Overall, Gandhi said, Refinery29’s approach is for a reader to “walk away from our content feeling a little bit smarter, a little bit more informed, and feeling you have an understanding of why you need to care about these people and what’s happening in the world.”
That goal reminds me somewhat of The Skimm, a daily email newsletter aimed at women (in fact, Refinery29 has its own Skimm-like feature, “8 Things You Need to Know This AM”). It also reminded me a bit of Vox’s mission to help readers understand the news.Gandhi acknowledged that “most people are using Facebook and Twitter and Snapchat and a lot of other platforms as their entry point into news.” (Refinery29 is a Facebook Instant Articles partner and is the newest publisher on Snapchat Discover.) Right next to a Refinery29 story, Gandhi said, “they might be discovering a story from Vox, and a story from any number of other sites that do a lot of things that are similar to what we do.”
But, she said, “we’re providing a female lens. We are acutely aware of who our audience is, how this woman is thinking about content, and it’s a big driving factor in how we tell certain stories to her.” And here’s some evidence that Refinery29 knows who its audience is: 38 percent of its traffic comes from people who visit the site nine times or more a month. That loyalty metric hasn’t dipped in 10 years — it’s actually risen slightly, even as site traffic has grown.

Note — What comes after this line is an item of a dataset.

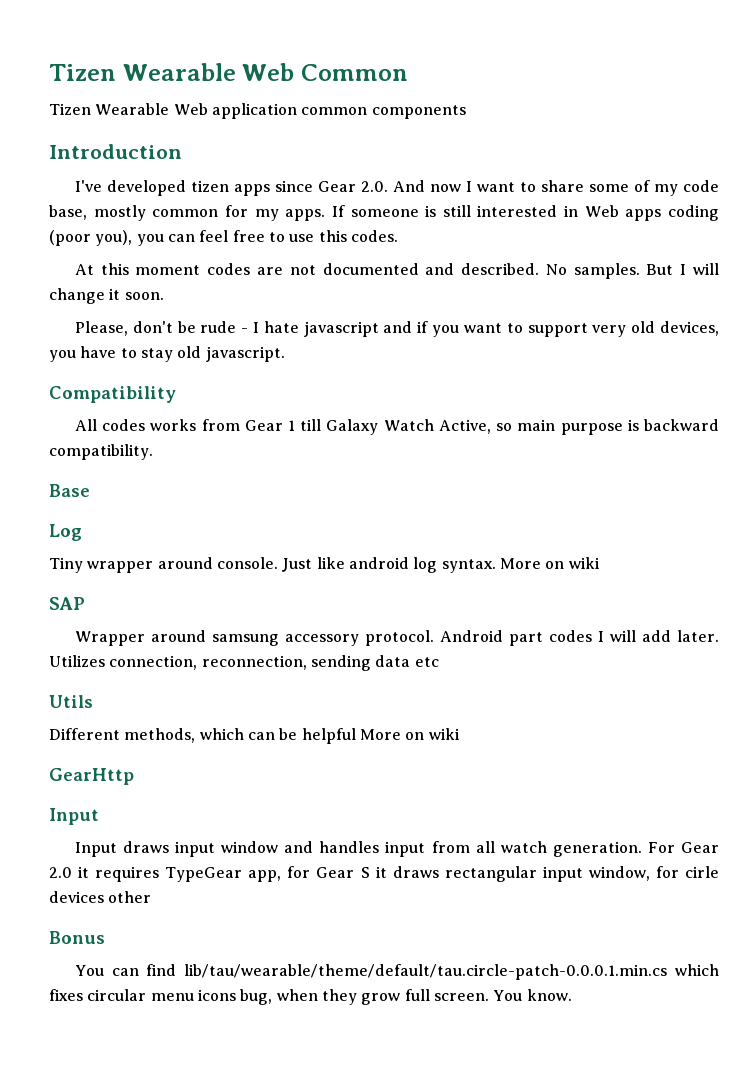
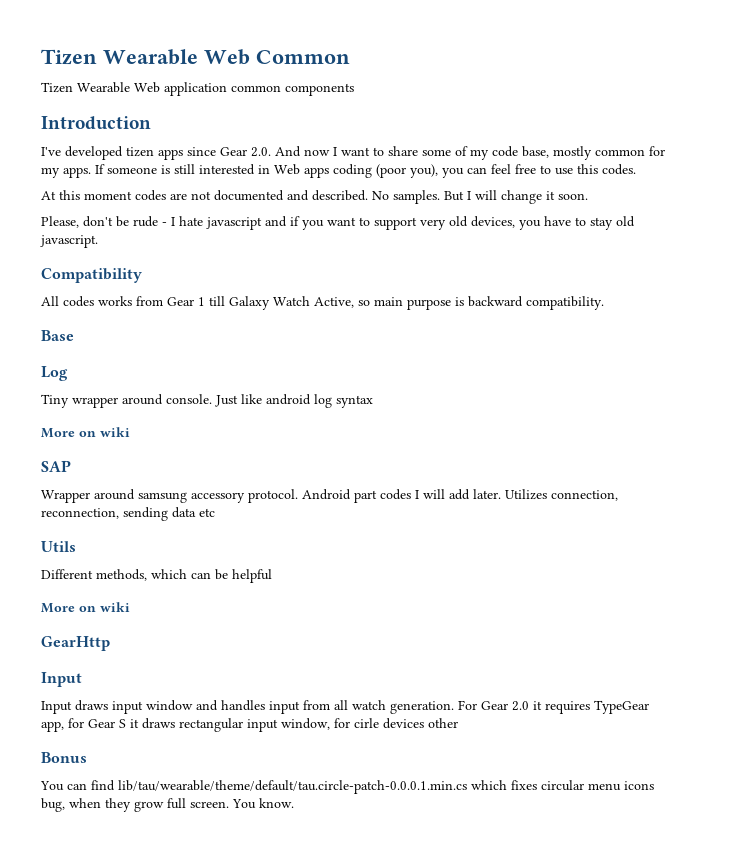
[441,559,496,573] syntax. -> [336,395,373,408] syntax //
(356, 736) none -> (272, 576) //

This female lens is reflected throughout the company. While two of Refinery29’s cofounders are male (which has led to some debate over whether that made it easier for the company to get funding) the site’s editorial masthead is almost entirely female, and 40 percent of the people on its product and engineering team are women. “There’s something really powerful about having a C-suite with a wide array of powerful women in it,” Gandhi said. (“I’ve never been in an office with this many women,” editor-in-chief Christene Barberich told Politico earlier this year.)
Before coming to Refinery29, Forde worked in TV news. The difference in the workplaces, she said — “the collaborative process, the encouragement and mentorship” — is staggering.
“One of the big reasons that I was drawn to Refinery29 is that I wanted to produce content for people who look like me,” she said. “I’m creating content that’s meaningful, important, inspirational, and empowering for an audience of people who are essentially my peers. That’s a really exciting thing.”